Prezydent Andrzej Duda zawetował tzw. ustawę degradacyjną, która daje możliwość pozbawiania stopni wojskowych osób i żołnierzy rezerwy, którzy w latach 1943-1990 swoją postawą "sprzeniewierzyli się polskiej racji stanu".
Prezydent powiedział w piątek, że ma ogromne wątpliwości dotyczące tej ustawy, które "sprowadzają do – w zasadzie – trzech elementów".
Jeden odnosi się do członków WRON. – Jest dla nas wszystkich chyba oczywiste – zwłaszcza po wyroku Trybunału Konstytucyjnego, zwłaszcza po wyrokach sądów warszawskich – Okręgowego i Apelacyjnego z 2012 r. i 2013 r. – że Wojskowa Rada Ocalenia Narodowego, a zwłaszcza jej kierownictwo, jej czołowi członkowie, to był po prostu związek przestępczy o charakterze zbrojnym – mówił Duda.
Jak wskazał, ci, którzy piastowali tam najwyższe stanowiska, będąc jednocześnie na najwyższych stanowiskach państwowych i partyjnych – wymienił m.in. gen.
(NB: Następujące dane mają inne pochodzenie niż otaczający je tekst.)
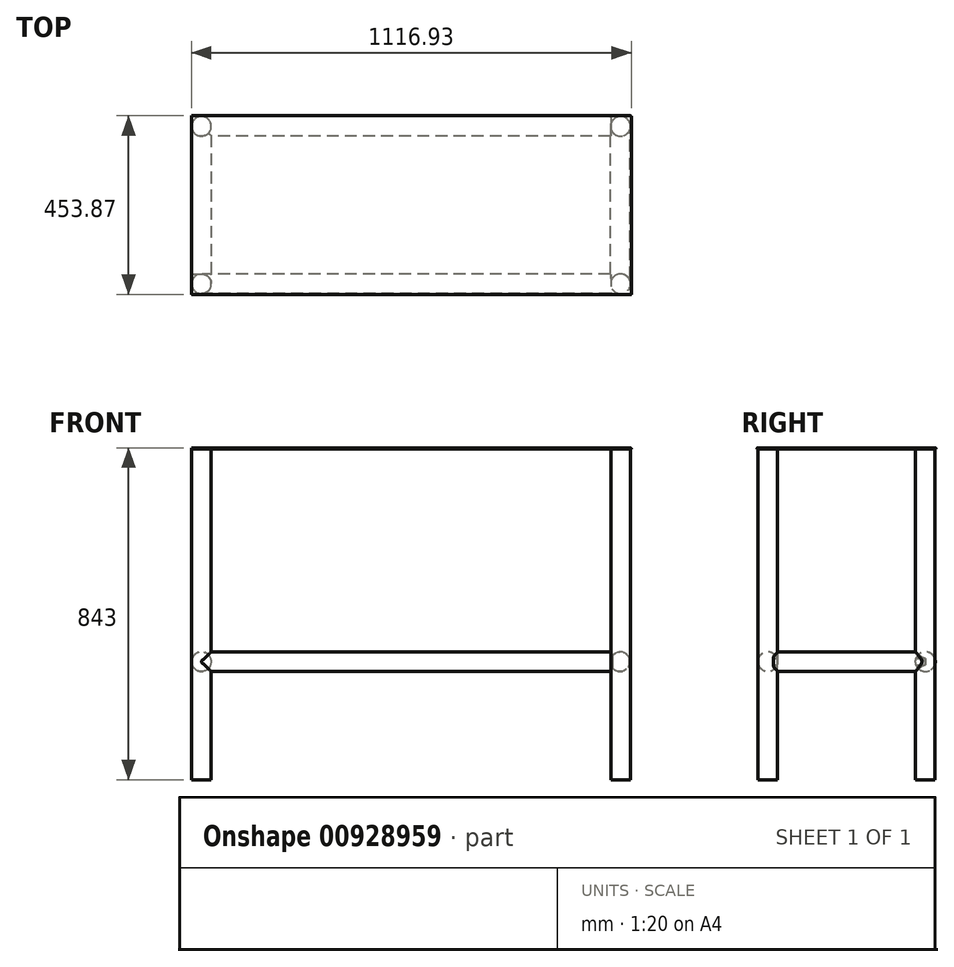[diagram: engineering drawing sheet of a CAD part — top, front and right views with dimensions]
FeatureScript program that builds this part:
annotation { "Feature Type Name" : "Feature", "Feature Type Description" : "" }
export const myFeature = defineFeature(function(context is Context, id is Id, definition is map)
    precondition{}
    {
        {
            var Q0;
            Q0=qCreatedBy(makeId("Top.planeOp"),FACE);
            var sketch = newSketch(context, id + "F0", { "sketchPlane" : qUnion([Q0])});
            skLineSegment(sketch, "E0", {"start": v(0, 359.04) * mm, "end": v(0, -402.62) * mm, "construction": true});
            skLineSegment(sketch, "E1", {"start": v(-459.46, 0) * mm, "end": v(421.57, 0) * mm, "construction": true});
            skCircle(sketch, "E2", {"center": v(-532.5, 200) * mm, "radius": 25 * mm});
            skCircle(sketch, "E3", {"center": v(-532.5, -200) * mm, "radius": 25 * mm});
            skCircle(sketch, "E4", {"center": v(532.5, 200) * mm, "radius": 25 * mm});
            skCircle(sketch, "E5", {"center": v(532.5, -200) * mm, "radius": 25 * mm});
            skSolve(sketch);
        }
        {
            var Q0;
            Q0 = qSketchRegion(id + "F0", true);
            extrude(context, id + "F1", {"entities" : qUnion([Q0]), "depth" : 840 * mm, "offsetDistance" : 25.4 * mm});
        }
        {
            var Q0;
            Q0=makeQuery(id+"F1.opExtrude","CAP_FACE",FACE,{"disambiguationData":[OSD([sQuery(id+"F0.wireOp",EDGE,"E2")])],"isStart":false});
            var sketch = newSketch(context, id + "F2", { "sketchPlane" : qUnion([Q0])});
            skLineSegment(sketch, "E6.bottom", {"start": v(-557.5, 225) * mm, "end": v(557.5, 225) * mm});
            skLineSegment(sketch, "E6.top", {"start": v(-557.5, -225) * mm, "end": v(557.5, -225) * mm});
            skLineSegment(sketch, "E6.left", {"start": v(-557.5, 225) * mm, "end": v(-557.5, -225) * mm});
            skLineSegment(sketch, "E6.right", {"start": v(557.5, 225) * mm, "end": v(557.5, -225) * mm});
            skSolve(sketch);
        }
        {
            var Q0;
            Q0 = qSketchRegion(id + "F2", true);
            extrude(context, id + "F3", {"entities" : qUnion([Q0]), "operationType" : NewBodyOperationType.ADD, "depth" : 3 * mm, "offsetDistance" : 25.4 * mm});
        }
        {
            var Q0;
            Q0=makeQuery(id+"F3.opExtrude","SWEPT_FACE",FACE,{"disambiguationData":[OSD([sQuery(id+"F2.wireOp",EDGE,"E6.left")])]});
            var sketch = newSketch(context, id + "F4", { "sketchPlane" : qUnion([Q0])});
            skArc(sketch, "E7", {"start": v(226.62, 840) * mm, "mid": v(226.7, 841.98) * mm, "end": v(225, 843) * mm});
            skLineSegment(sketch, "E8", {"start": v(225, 840) * mm, "end": v(226.62, 840) * mm});
            skArc(sketch, "E9.MirrorCS", {"start": v(-676.62, 840) * mm, "mid": v(-676.7, 841.98) * mm, "end": v(-675, 843) * mm});
            skLineSegment(sketch, "E10.MirrorCS", {"start": v(-675, 840) * mm, "end": v(-676.62, 840) * mm});
            skArc(sketch, "E11", {"start": v(-225, 843) * mm, "mid": v(-226.7, 841.98) * mm, "end": v(-226.6, 840) * mm});
            skLineSegment(sketch, "E12", {"start": v(-225, 843) * mm, "end": v(-225, 840) * mm});
            skLineSegment(sketch, "E13", {"start": v(-225, 840) * mm, "end": v(-226.6, 840) * mm});
            skSolve(sketch);
        }
        {
            var Q0;
            Q0=makeQuery(id+"F3.opExtrude","SWEPT_FACE",FACE,{"disambiguationData":[OSD([sQuery(id+"F2.wireOp",EDGE,"E6.top")])]});
            var sketch = newSketch(context, id + "F5", { "sketchPlane" : qUnion([Q0])});
            skArc(sketch, "E14", {"start": v(559.1, 840) * mm, "mid": v(559.2, 841.98) * mm, "end": v(557.5, 843) * mm});
            skLineSegment(sketch, "E15", {"start": v(557.5, 843) * mm, "end": v(557.5, 840) * mm});
            skLineSegment(sketch, "E16", {"start": v(557.5, 840) * mm, "end": v(559.1, 840) * mm});
            skSolve(sketch);
        }
        {
            var Q0;
            Q0 = qSketchRegion(id + "F4", true);
            var Q1;
            Q1=makeQuery(id+"F4.imprint","IMPRINT",FACE,{"disambiguationData":[TD([[makeQuery(id+"F4.imprint","IMPRINT",EDGE,{"derivedFrom":sQuery(id+"F4.wireOp",EDGE,"E7")}),1.0]])]});
            var Q2;
            Q2=makeQuery(id+"F3.opExtrude","SWEPT_FACE",FACE,{"disambiguationData":[OSD([sQuery(id+"F2.wireOp",EDGE,"E6.right")])]});
            extrude(context, id + "F6", {"entities" : qUnion([Q0, Q1]), "operationType" : NewBodyOperationType.ADD, "endBound" : BoundingType.UP_TO_SURFACE, "oppositeDirection" : true, "depth" : 25.4 * mm, "endBoundEntityFace" : qUnion([Q2]), "offsetDistance" : 25.4 * mm});
        }
        {
            var Q0;
            Q0=makeQuery(id+"F5.imprint","IMPRINT",FACE,{"disambiguationData":[TD([[makeQuery(id+"F5.imprint","IMPRINT",EDGE,{"derivedFrom":sQuery(id+"F5.wireOp",EDGE,"E14")}),1.0]])]});
            var Q1;
            Q1=makeQuery(id+"F6.opExtrude","CAP_VERTEX",VERTEX,{"disambiguationData":[OSD([sQuery(id+"F4.wireOp",EDGE,"E11"),sQuery(id+"F4.wireOp",EDGE,"E13")])],"isStart":false});
            var Q2;
            Q2=makeQuery(id+"F6.opExtrude","CAP_VERTEX",VERTEX,{"disambiguationData":[OSD([sQuery(id+"F4.wireOp",EDGE,"E7"),sQuery(id+"F4.wireOp",EDGE,"E8")])],"isStart":false});
            extrude(context, id + "F7", {"entities" : qUnion([Q0]), "operationType" : NewBodyOperationType.ADD, "endBound" : BoundingType.UP_TO_VERTEX, "oppositeDirection" : true, "depth" : 25.4 * mm, "endBoundEntityVertex" : qUnion([Q1]), "offsetDistance" : 25.4 * mm, "hasSecondDirection" : true, "secondDirectionBound" : SecondDirectionBoundingType.UP_TO_VERTEX, "secondDirectionOppositeDirection" : false, "secondDirectionDepth" : 25.4 * mm, "secondDirectionBoundEntityVertex" : qUnion([Q2])});
        }
        {
            var Q0;
            Q0=makeQuery(id+"F1.opExtrude","CAP_EDGE",EDGE,{"disambiguationData":[OSD([sQuery(id+"F0.wireOp",EDGE,"E3")])],"isStart":true});
            cPlane(context, id + "F8", {"entities" : qUnion([Q0]), "cplaneType" : CPlaneType.LINE_ANGLE, "offset" : 25.4 * mm, "angle" : 0 * degree, "width" : 152.4 * mm, "height" : 152.4 * mm});
        }
        {
            var Q0;
            Q0=qCreatedBy(id+"F8.planeOp",FACE);
            var sketch = newSketch(context, id + "F9", { "sketchPlane" : qUnion([Q0])});
            skCircle(sketch, "E17", {"center": v(-200.07, 300) * mm, "radius": 25 * mm});
            skSolve(sketch);
        }
        {
            var Q0;
            Q0 = qSketchRegion(id + "F9", true);
            extrude(context, id + "F10", {"entities" : qUnion([Q0]), "operationType" : NewBodyOperationType.ADD, "depth" : 1039.88 * mm, "offsetDistance" : 25.4 * mm});
        }
        {
            var Q0;
            Q0=makeQuery(id+"F1.opExtrude","CAP_EDGE",EDGE,{"disambiguationData":[OSD([sQuery(id+"F0.wireOp",EDGE,"E2")])],"isStart":true});
            cPlane(context, id + "F11", {"entities" : qUnion([Q0]), "cplaneType" : CPlaneType.LINE_ANGLE, "offset" : 25.4 * mm, "angle" : 0 * degree, "width" : 152.4 * mm, "height" : 152.4 * mm});
        }
        {
            var Q0;
            Q0=qCreatedBy(id+"F11.planeOp",FACE);
            var sketch = newSketch(context, id + "F12", { "sketchPlane" : qUnion([Q0])});
            skCircle(sketch, "E18", {"center": v(200.5, 300) * mm, "radius": 25 * mm});
            skSolve(sketch);
        }
        {
            var Q0;
            Q0 = qSketchRegion(id + "F12", true);
            extrude(context, id + "F13", {"entities" : qUnion([Q0]), "operationType" : NewBodyOperationType.ADD, "depth" : 1039.88 * mm, "offsetDistance" : 25.4 * mm});
        }
        {
            var Q0;
            Q0=makeQuery(id+"F1.opExtrude","CAP_EDGE",EDGE,{"disambiguationData":[OSD([sQuery(id+"F0.wireOp",EDGE,"E4")])],"isStart":true});
            cPlane(context, id + "F14", {"entities" : qUnion([Q0]), "cplaneType" : CPlaneType.LINE_ANGLE, "offset" : 25.4 * mm, "angle" : 90 * degree, "width" : 152.4 * mm, "height" : 152.4 * mm});
        }
        {
            var Q0;
            Q0=qCreatedBy(id+"F14.planeOp",FACE);
            var sketch = newSketch(context, id + "F15", { "sketchPlane" : qUnion([Q0])});
            skCircle(sketch, "E19", {"center": v(-531.08, 300) * mm, "radius": 25 * mm});
            skSolve(sketch);
        }
        {
            var Q0;
            Q0 = qSketchRegion(id + "F15", true);
            extrude(context, id + "F16", {"entities" : qUnion([Q0]), "operationType" : NewBodyOperationType.ADD, "oppositeDirection" : true, "depth" : 386.08 * mm, "offsetDistance" : 25.4 * mm});
        }
        {
            var Q0;
            Q0=makeQuery(id+"F1.opExtrude","CAP_EDGE",EDGE,{"disambiguationData":[OSD([sQuery(id+"F0.wireOp",EDGE,"E2")])],"isStart":true});
            cPlane(context, id + "F17", {"entities" : qUnion([Q0]), "cplaneType" : CPlaneType.LINE_ANGLE, "offset" : 25.4 * mm, "angle" : 90 * degree, "width" : 152.4 * mm, "height" : 152.4 * mm});
        }
        {
            var Q0;
            Q0=qCreatedBy(id+"F17.planeOp",FACE);
            var sketch = newSketch(context, id + "F18", { "sketchPlane" : qUnion([Q0])});
            skCircle(sketch, "E20", {"center": v(532.05, 300) * mm, "radius": 25 * mm});
            skSolve(sketch);
        }
        {
            var Q0;
            Q0 = qSketchRegion(id + "F18", true);
            extrude(context, id + "F19", {"entities" : qUnion([Q0]), "operationType" : NewBodyOperationType.ADD, "oppositeDirection" : true, "depth" : 374.9 * mm, "offsetDistance" : 25.4 * mm});
        }
    });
Wojciecha Jaruzelskiego oraz gen. Czesława Kiszczaka – "to są ludzie, którzy nie zasługują na szacunek".
– Jeżeli chodzi o odebranie im stopni wojskowych, sprawa jest dla mnie mało dyskusyjna (...). To byli ludzie, którzy szkodzili Polsce, którzy budowali tutaj ustrój zniewolenia nas wszystkich, Polaków – stwierdził prezydent.
Podkreślił zarazem, że nie tylko oni składali się na WRON. (PAP)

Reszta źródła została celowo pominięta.